- The task: An exact restatement is required. Cover only the lines of the records from the first through the line with "The area in", and skip pictures.

Information provided: Begin

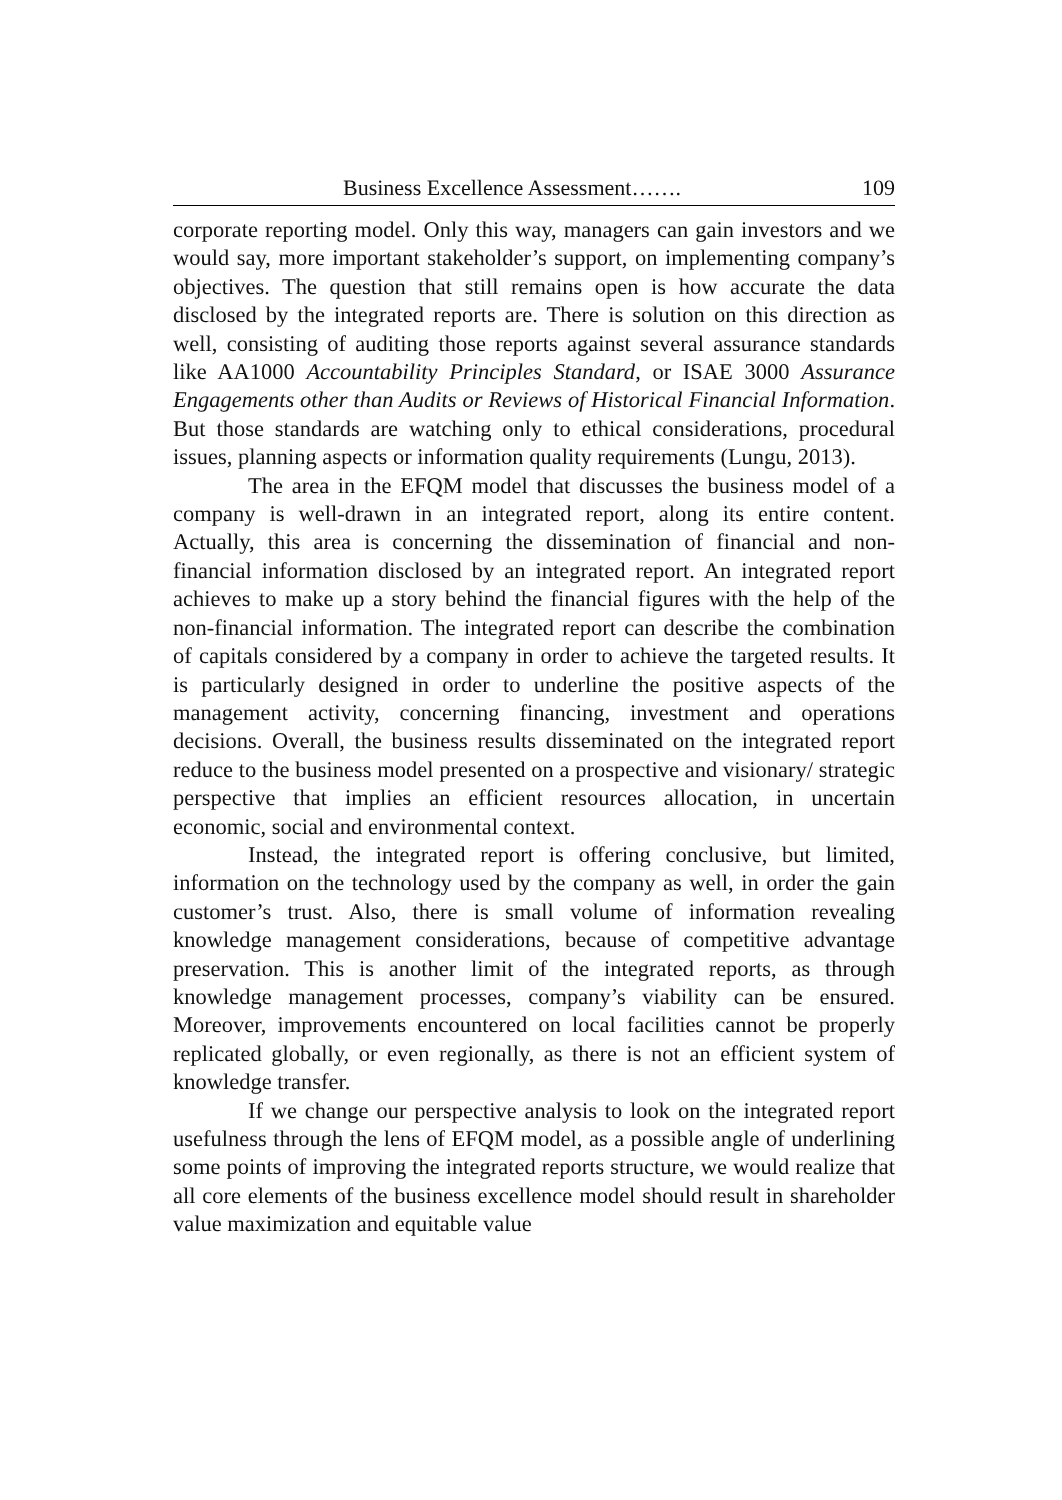Business Excellence Assessment……. 109
corporate reporting model. Only this way, managers can gain investors and we would say, more important stakeholder’s support, on implementing company’s objectives. The question that still remains open is how accurate the data disclosed by the integrated reports are. There is solution on this direction as well, consisting of auditing those reports against several assurance standards like AA1000 Accountability Principles Standard, or ISAE 3000 Assurance Engagements other than Audits or Reviews of Historical Financial Information. But those standards are watching only to ethical considerations, procedural issues, planning aspects or information quality requirements (Lungu, 2013).
The area in the EFQM model that discusses the business model of a company is well-drawn in an integrated report, along its entire content. Actually, this area is concerning the dissemination of financial and non-financial information disclosed by an integrated report. An integrated report achieves to make up a story behind the financial figures with the help of the non-financial information. The integrated report can describe the combination of capitals considered by a company in order to achieve the targeted results. It is particularly designed in order to underline the positive aspects of the management activity, concerning financing, investment and operations decisions. Overall, the business results disseminated on the integrated report reduce to the business model presented on a prospective and visionary/ strategic perspective that implies an efficient resources allocation, in uncertain economic, social and environmental context.
Instead, the integrated report is offering conclusive, but limited, information on the technology used by the company as well, in order the gain customer’s trust. Also, there is small volume of information revealing knowledge management considerations, because of competitive advantage preservation. This is another limit of the integrated reports, as through knowledge management processes, company’s viability can be ensured. Moreover, improvements encountered on local facilities cannot be properly replicated globally, or even regionally, as there is not an efficient system of knowledge transfer.
If we change our perspective analysis to look on the integrated report usefulness through the lens of EFQM model, as a possible angle of underlining some points of improving the integrated reports structure, we would realize that all core elements of the business excellence model should result in shareholder value maximization and equitable value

Information provided: End

- Solved exercise:
Business Excellence Assessment……. 109
corporate reporting model. Only this way, managers can gain investors and we would say, more important stakeholder’s support, on implementing company’s objectives. The question that still remains open is how accurate the data disclosed by the integrated reports are. There is solution on this direction as well, consisting of auditing those reports against several assurance standards like AA1000 Accountability Principles Standard, or ISAE 3000 Assurance Engagements other than Audits or Reviews of Historical Financial Information. But those standards are watching only to ethical considerations, procedural issues, planning aspects or information quality requirements (Lungu, 2013).
The area in the EFQM model that discusses the business model of a company is well-drawn in an integrated report, along its entire content. Actually, this area is concerning the dissemination of financial and non-financial information disclosed by an integrated report. An integrated report achieves to make up a story behind the financial figures with the help of the non-financial information. The integrated report can describe the combination of capitals considered by a company in order to achieve the targeted results. It is particularly designed in order to underline the positive aspects of the management activity, concerning financing, investment and operations decisions. Overall, the business results disseminated on the integrated report reduce to the business model presented on a prospective and visionary/ strategic perspective that implies an efficient resources allocation, in uncertain economic, social and environmental context.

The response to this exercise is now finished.